Salgın sırasında izolasyon tedbirleri, çalışanın sağlığının korunması gibi konulardan yolara çıkarak, işe gitme ve iş yerinde toplantılar yerine, uzaktan çalışmanın yaygınlaşacağını değerlendirebiliriz. Muhtemel krizlere hazırlık kapsamında otomasyona ve Endüstri 4.0 uygulamalarına geçiş yönünde isteğin artacağını böylece çalışan yoğunluğunu azaltma yönünde önlemler alınacağını da öngörebiliriz. İş seyahatlerinde uzun süreli bir düşüş yaşanacak, yerine online tanıtım ve toplantılar geçecektir. Küresel üretimin temelinin sarsılacağı ve millileşme çalışmalarının da artacağını söyleyebiliriz. Bu kapsamda tedarik zincirleri de çok adımlı çok ülkeli tedarikler zinciri de yeniden değerlendirilecektir. Bu yöntem küçülerek, millileşme, yerlileşme hamleleri artacak, hükümetler tarafından da bu akım desteklenecek ve sanayicilerimiz için yeni bir iş alanı ortaya çıkacaktır. Tedarik zincirlerinin, Müşteriler de dahil, artık uzaktan erişimle yürütüldüğü yeni bir aşamaya geçilecektir. Bu sistem sektörü esnek hale getirirken, kar marjlarının da azalabileceği konusunda da bir yorum var onu da vurgulamamız gerekiyor.
Sonuç olarak; gelecek, siyasal, ekonomik ve toplumsal olarak pek çok yeniliğe gebedir diyebiliriz.

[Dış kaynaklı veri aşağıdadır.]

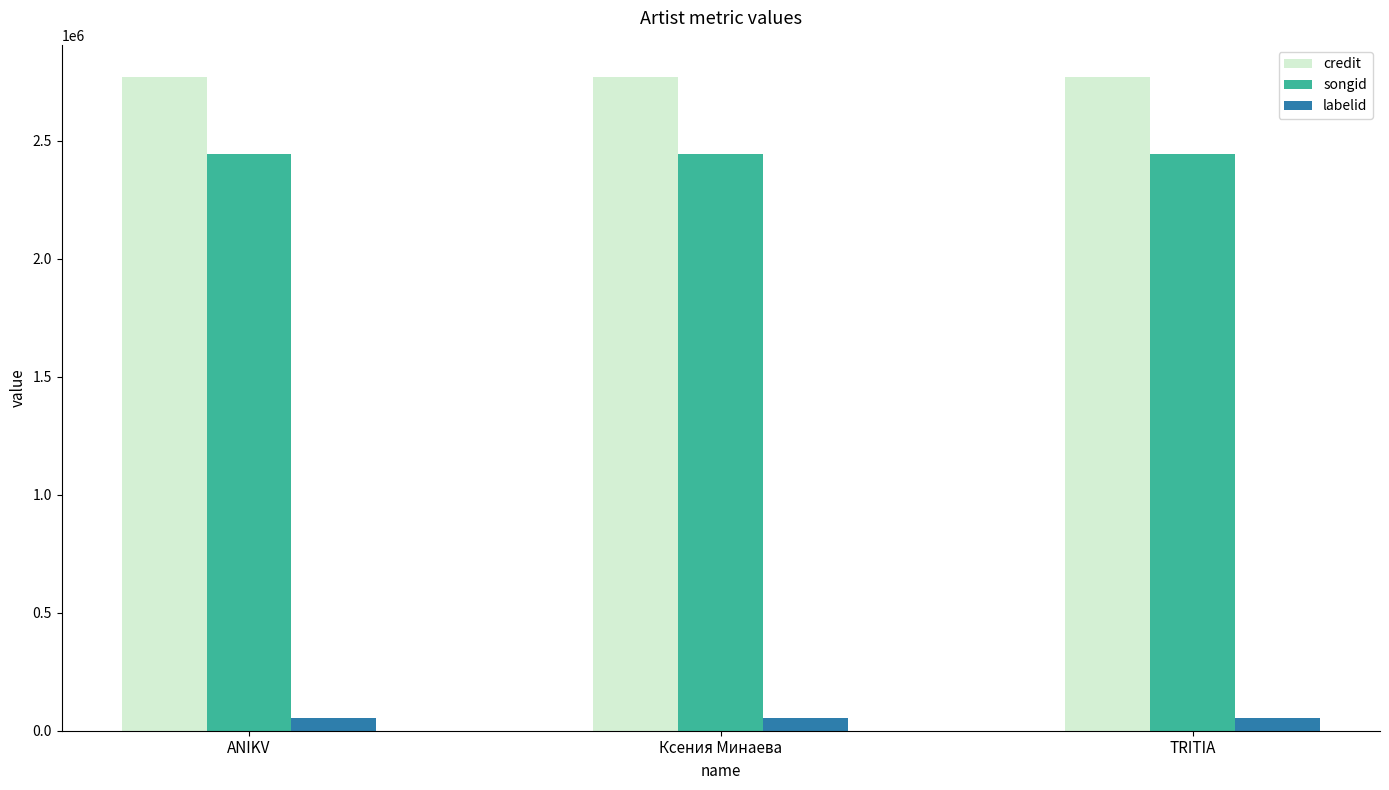

Reading left to right, list all the values displayed in this chart.

credit: ANIKV=2767435	Ксения Минаева=2767435	TRITIA=2767435
songid: ANIKV=2441945	Ксения Минаева=2441945	TRITIA=2441945
labelid: ANIKV=52758	Ксения Минаева=52758	TRITIA=52758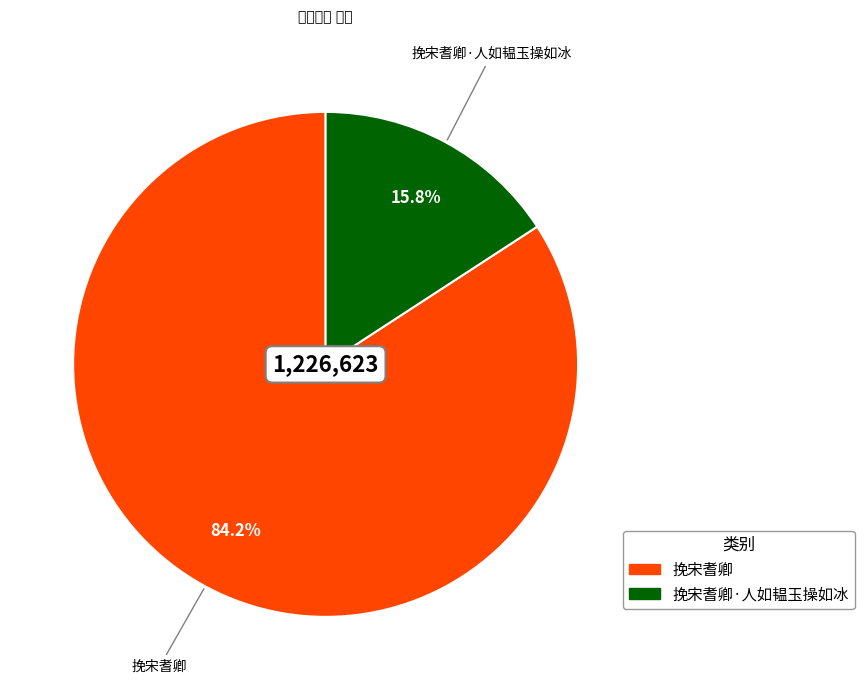

The 挽宋耆卿 slice represents 70% of the pie. True or false?

False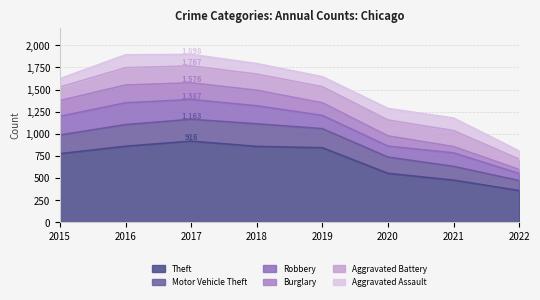

Reading left to right, extract all data points from this chart.

Theft: 2015=774	2016=858	2017=916	2018=856	2019=841	2020=551	2021=474	2022=356
Motor Vehicle Theft: 2015=211	2016=245	2017=247	2018=256	2019=216	2020=184	2021=156	2022=113
Robbery: 2015=212	2016=247	2017=224	2018=204	2019=150	2020=124	2021=153	2022=80
Burglary: 2015=178	2016=201	2017=189	2018=176	2019=143	2020=116	2021=71	2022=46
Aggravated Battery: 2015=154	2016=196	2017=191	2018=183	2019=182	2020=180	2021=181	2022=117
Aggravated Assault: 2015=95	2016=146	2017=131	2018=119	2019=113	2020=131	2021=142	2022=92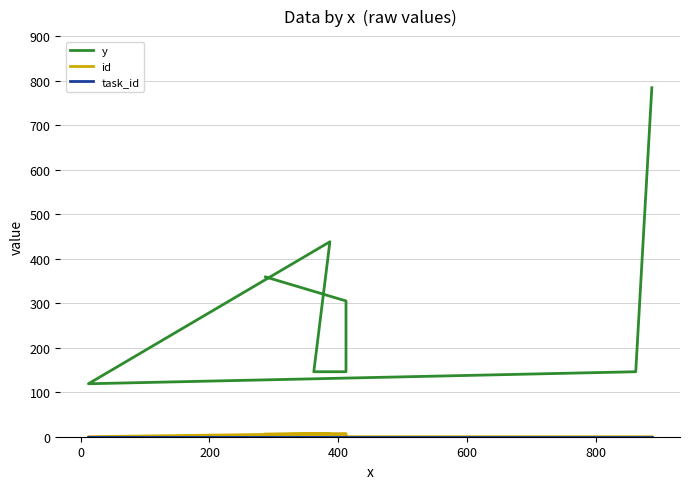

What is the value of the y point at the 7th from the left?

146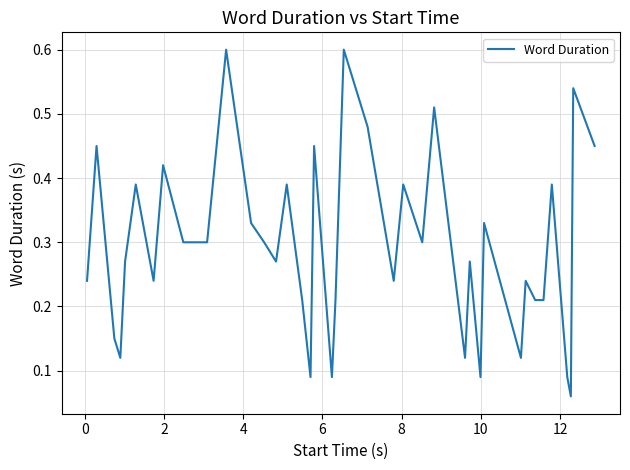

What is the greatest value displayed?

0.6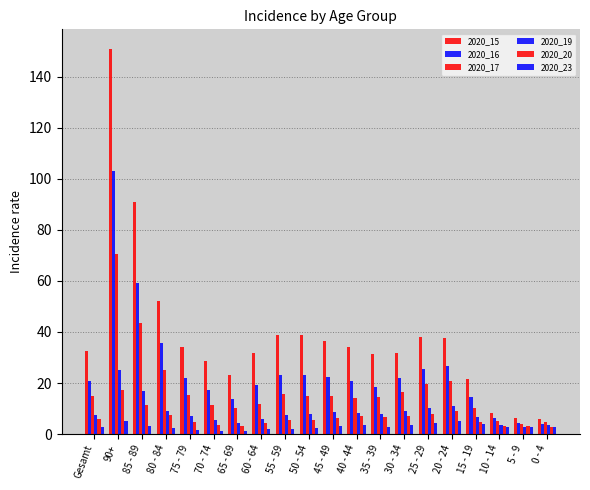

How many bars are there in each group?

6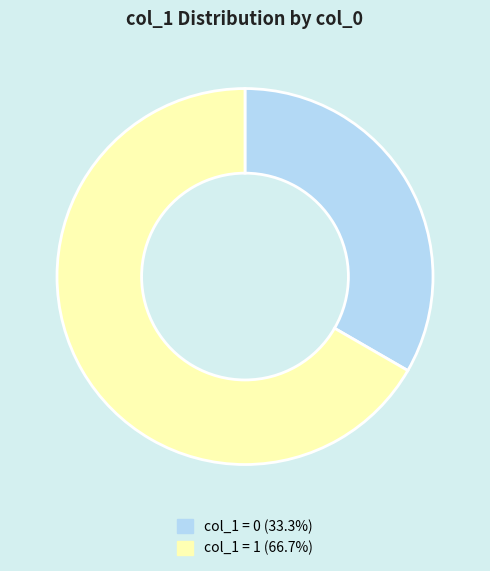

Does any single category account for the majority?

Yes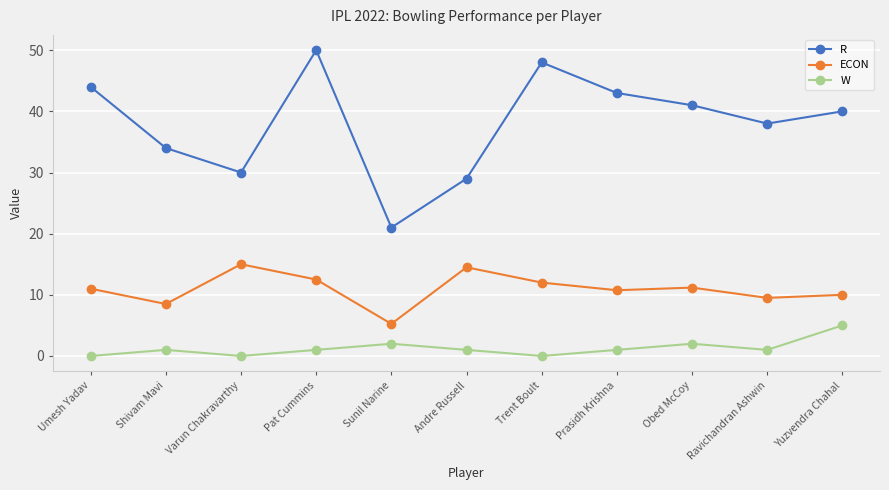

What is the approximate value of W at Pat Cummins?

1.0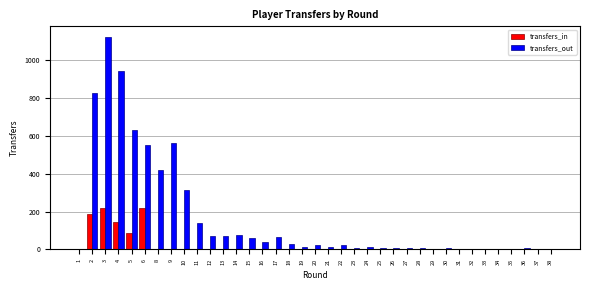

The value of transfers_in at 18 is 98. True or false?

False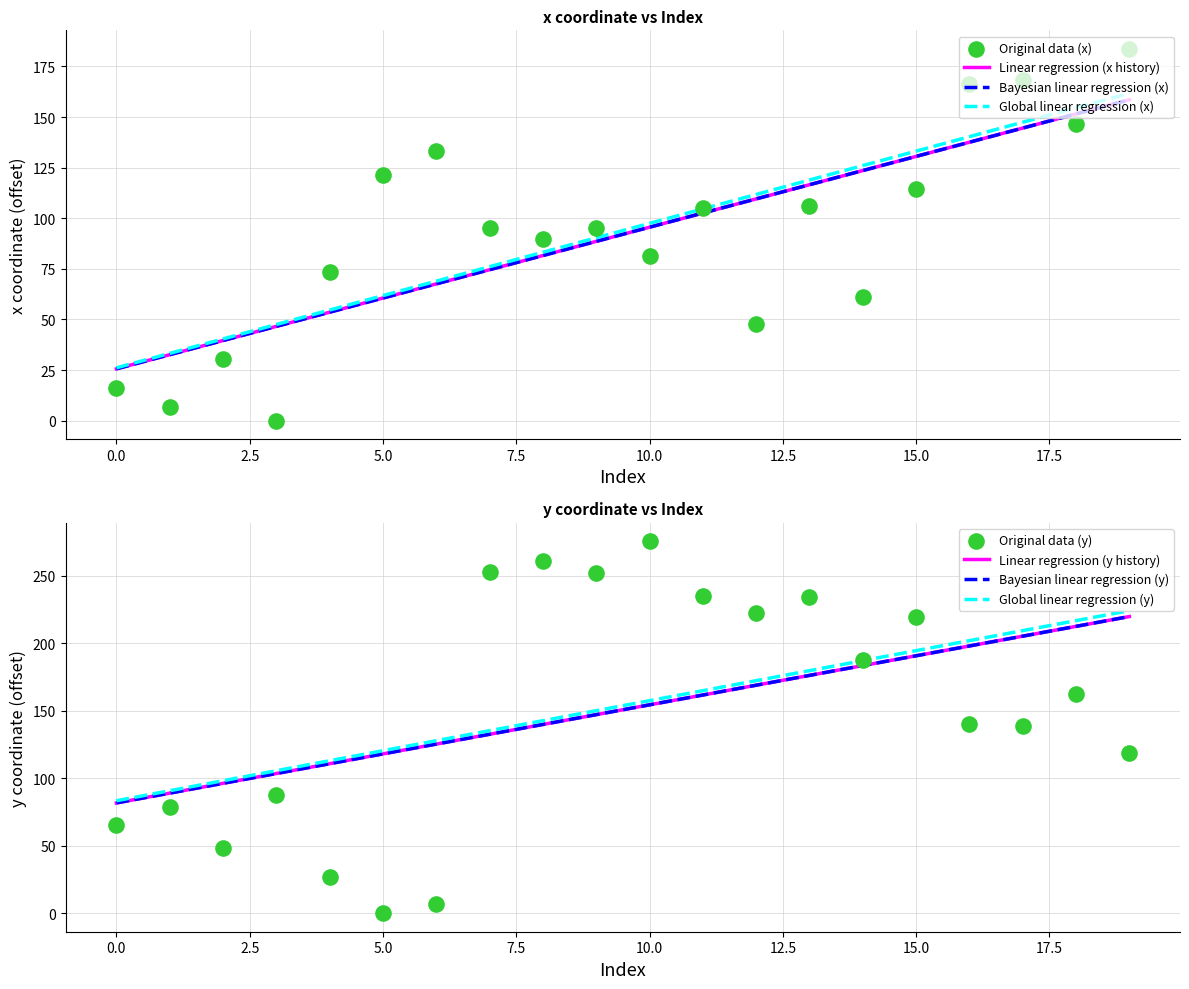

Which series reaches the minimum Y coordinate?

x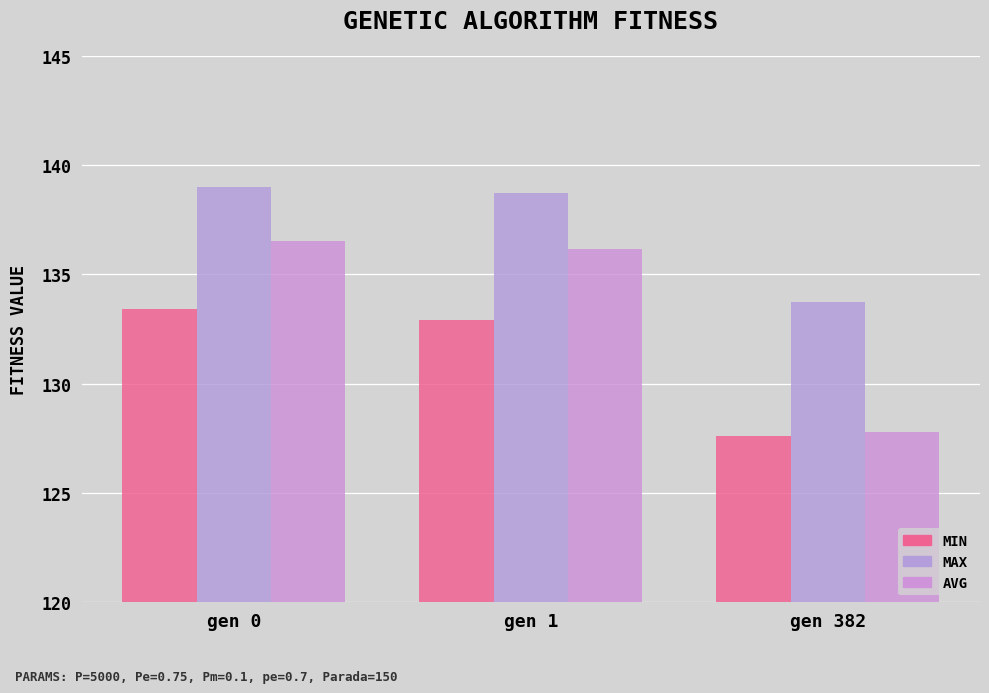

Are the bars grouped side by side (vs. stacked)?

Yes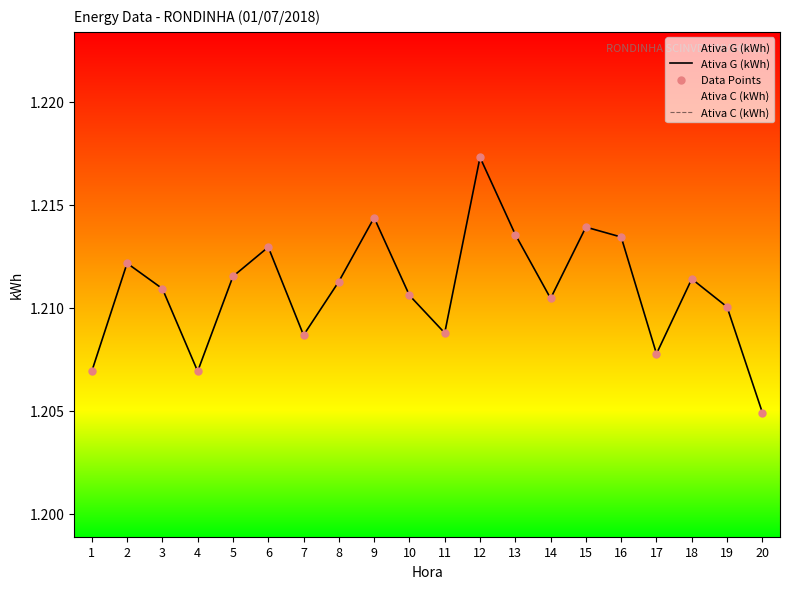

At which category is the sum across all series the highest?

12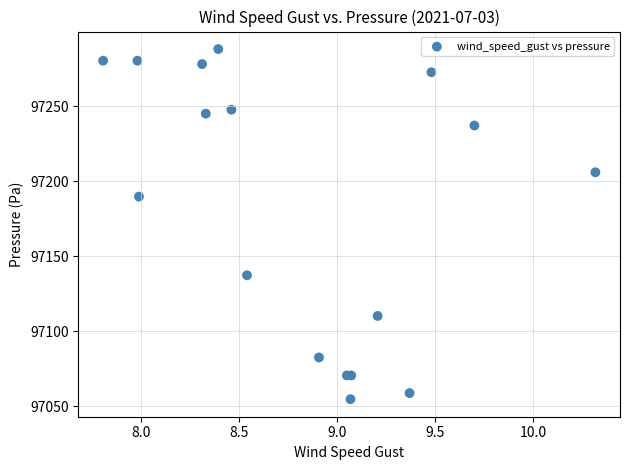

What Y value in the scatter plot is closest to 97171?

97189.9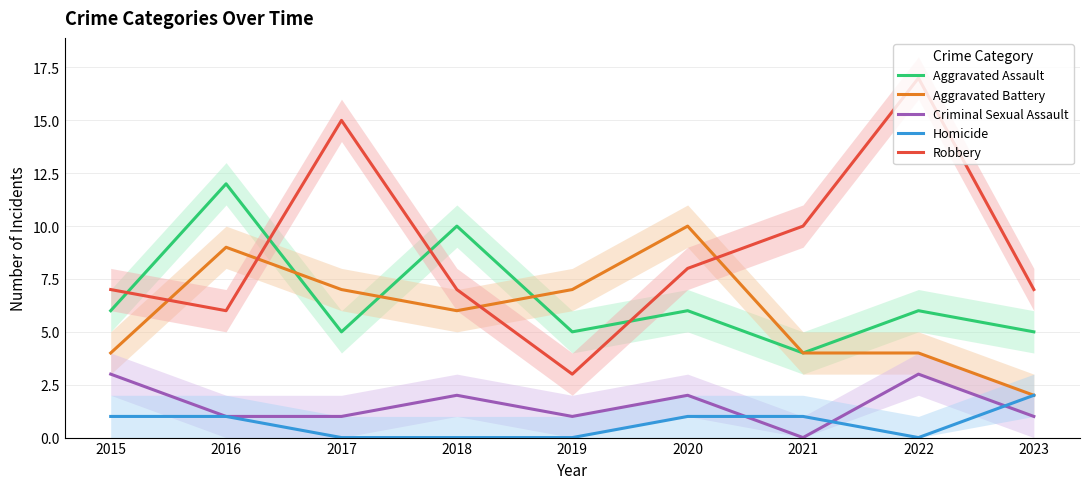

What is the value of the Aggravated Battery point at the 2nd from the left?

9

Defence Turkey: Sayın Baysak, Sektör Performans Raporunun detaylı alt kırımlarının olduğu verilerin ne zaman paylaşılacağını bir kez daha hatırlatma fayda var. Bu rapor ne zaman yayınlanacak?
Hüseyin Baysak: Bunun grafiksel çalışmalarını arkadaşlarımız yürütüyorlar. Büyük ihtimalle mayıs ayının ortasında basılı olarak bu raporu basılı olarak hazırlayacağız ve paydaşlarımızla paylaşacağız.
Defence Turkey: Sayın Baysak çok teşekkür ediyoruz.
Hüseyin Baysak: Benim de beklentim,sektörümüzün çok kıymetli insan kaynağı, üretim, tasarım ve geliştirme altyapısı var. Bu altyapılarını çok değişik sektörlerde kullanabilecekler. Tıbbi cihazlar tarafını öncelikler arasına alıyor idik. Bunun yanı sıra ulaştırma, otomotiv, enerji gibi diğerlere sektörlere, sektörümüz daralma yaşadığı anda, bu komşu sektörlerle yönelerek o boşlukları dolduracaktır. Sektörümüz canlılığını, sürdürülebilirliğini devam ettirecektir. Benim bu konuda hiçbir endişem yok. Teşekkür ediyorum…
Not: Video Özel Haberimiz, söyleşi üzerinden yazılı olarak yeniden düzenlenmiştir.